I’ve now been running QuTS Hero on my TS-873A for almost 48 hours and I thought I would give some thoughts/impressions on it for anyone who is thinking about potentially migrating to this OS from the standard QTS OS. I decided I wanted to run Hero as I needed to reinstall the OS on my NAS anyhow. I wanted to take advantage of the WORM feature for storing some documents as a recent breach business system I work with was recently hit with a ransomeware attack. They got one of my PCs and attempted to access my QNAP but couldn’t. So WORM just adds another layer of security to things that I definitely need to keep.
With that, here’s my thoughts on QuTS Hero and upgrading:
1.) First of all, understand that you will start over from ground zero with QuTS Hero. You cannot backup and recover your operating system settings. This means ALL your settings for all apps, everything will be gone. You will need to re-do everything including all your preferences, what apps you have, snapshots (more on that later), backups, restores, etc.
2.) You will completely wipe out your drives when upgrading. So make sure that anything you don’t want to lose is backed up before proceeding.
3.) Since you lose all information/settings, if you use something like Hybrid Backup Sync, you won’t be able to recover your files to their original locations. You will need to recover them somewhat manually (HBS recovers the files just fine - select the “latest” backup and not everything otherwise you will recover data multiple times).
Now thoughts on QuTS Hero:
1.) For the most part it looks/feels very much like the standard QTS OS. All the same apps, etc. Same look of the UI, etc.
2.) The biggest difference is in storage. And I’ll explain these differences as best I can.
First of all, the ZFS format seems to use a bit more space in the formatting process you you have less actual storage space available. My main array is a RAID 5 consisting of four 10TB drives. I swear that previously, I had a total storage space of about 28TB, but under ZFS it’s about 26 TB. I still haven’t fully wrapped my head around this but it seems like you will lose some amount of storage space over EXT4 used by QTS.
Second, the way shared folders are done is completely different. This, to me, is the biggest change in QuTS Hero. Shared folders are now created in Storage and Snapshots and are treated like actual storage volumes. You now have to set a storage size for the share. And you set individual things like compression and deduplication, etc. And you can perform snapshots on individual shared folders in addition to snapshots of the entire storage pool. I’m not entirely certain yet what benefit you get from doing snapshots of shared folders vs. the entire pool.

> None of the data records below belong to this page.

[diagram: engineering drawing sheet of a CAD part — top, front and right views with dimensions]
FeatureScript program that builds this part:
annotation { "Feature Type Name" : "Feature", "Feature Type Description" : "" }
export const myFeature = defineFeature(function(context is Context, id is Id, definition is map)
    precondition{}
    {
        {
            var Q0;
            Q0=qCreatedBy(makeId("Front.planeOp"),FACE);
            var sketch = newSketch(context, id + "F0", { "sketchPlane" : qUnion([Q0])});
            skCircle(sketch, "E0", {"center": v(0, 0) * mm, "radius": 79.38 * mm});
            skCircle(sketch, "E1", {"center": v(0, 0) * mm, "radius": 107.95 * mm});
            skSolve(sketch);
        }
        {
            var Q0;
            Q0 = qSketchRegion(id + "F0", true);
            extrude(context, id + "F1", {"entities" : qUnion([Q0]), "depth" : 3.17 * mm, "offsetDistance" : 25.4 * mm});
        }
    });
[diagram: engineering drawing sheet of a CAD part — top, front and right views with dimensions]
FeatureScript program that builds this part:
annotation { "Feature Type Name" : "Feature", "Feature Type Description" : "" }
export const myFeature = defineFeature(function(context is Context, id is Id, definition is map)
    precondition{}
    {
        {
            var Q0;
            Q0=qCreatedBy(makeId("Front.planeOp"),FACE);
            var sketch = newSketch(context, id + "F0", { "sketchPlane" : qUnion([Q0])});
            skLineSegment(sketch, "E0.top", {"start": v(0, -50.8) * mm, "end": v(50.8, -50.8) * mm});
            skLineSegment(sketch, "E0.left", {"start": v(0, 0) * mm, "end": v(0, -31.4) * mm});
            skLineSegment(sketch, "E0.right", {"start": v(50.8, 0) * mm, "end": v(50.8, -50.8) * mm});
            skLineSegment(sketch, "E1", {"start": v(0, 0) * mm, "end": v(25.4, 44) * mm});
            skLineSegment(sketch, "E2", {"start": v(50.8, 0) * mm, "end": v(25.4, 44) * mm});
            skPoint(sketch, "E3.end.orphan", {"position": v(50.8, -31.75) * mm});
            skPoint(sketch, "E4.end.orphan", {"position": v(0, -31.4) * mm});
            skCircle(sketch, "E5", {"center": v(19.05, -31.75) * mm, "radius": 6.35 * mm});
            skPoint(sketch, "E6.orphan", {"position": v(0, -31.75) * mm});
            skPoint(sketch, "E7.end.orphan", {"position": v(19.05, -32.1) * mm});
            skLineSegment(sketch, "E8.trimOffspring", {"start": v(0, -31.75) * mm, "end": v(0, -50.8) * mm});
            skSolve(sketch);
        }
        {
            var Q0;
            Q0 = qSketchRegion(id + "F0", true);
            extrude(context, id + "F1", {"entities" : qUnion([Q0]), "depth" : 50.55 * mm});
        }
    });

And you can set if the shared folder is thick (meaning all the space is allocated to it at once) or thin. This whole quota allocation for shared folders is a bit of a paradigm shift. But for extremely large storage spaces (like QuTS can handle), I guess it make sense as in a large environment you can more easily manage that storage space.
Anyhow, beyond that, I haven’t seen too much difference yet. I have been busy transferring data and getting things back up to speed. Just wanted to post my observations.
Edit: One other cool thing about shared folders in QuTS Hero is that you can set different block sizes. So if your share has a lot of large video files, you can set a 128K block size. If it’s a lot of smaller sizes, you can set a block size down to 4K. That’s actually a really cool feature and can help to save storage space since smaller files don’t need to take up an entirely 128K block when they are maybe 8K in size.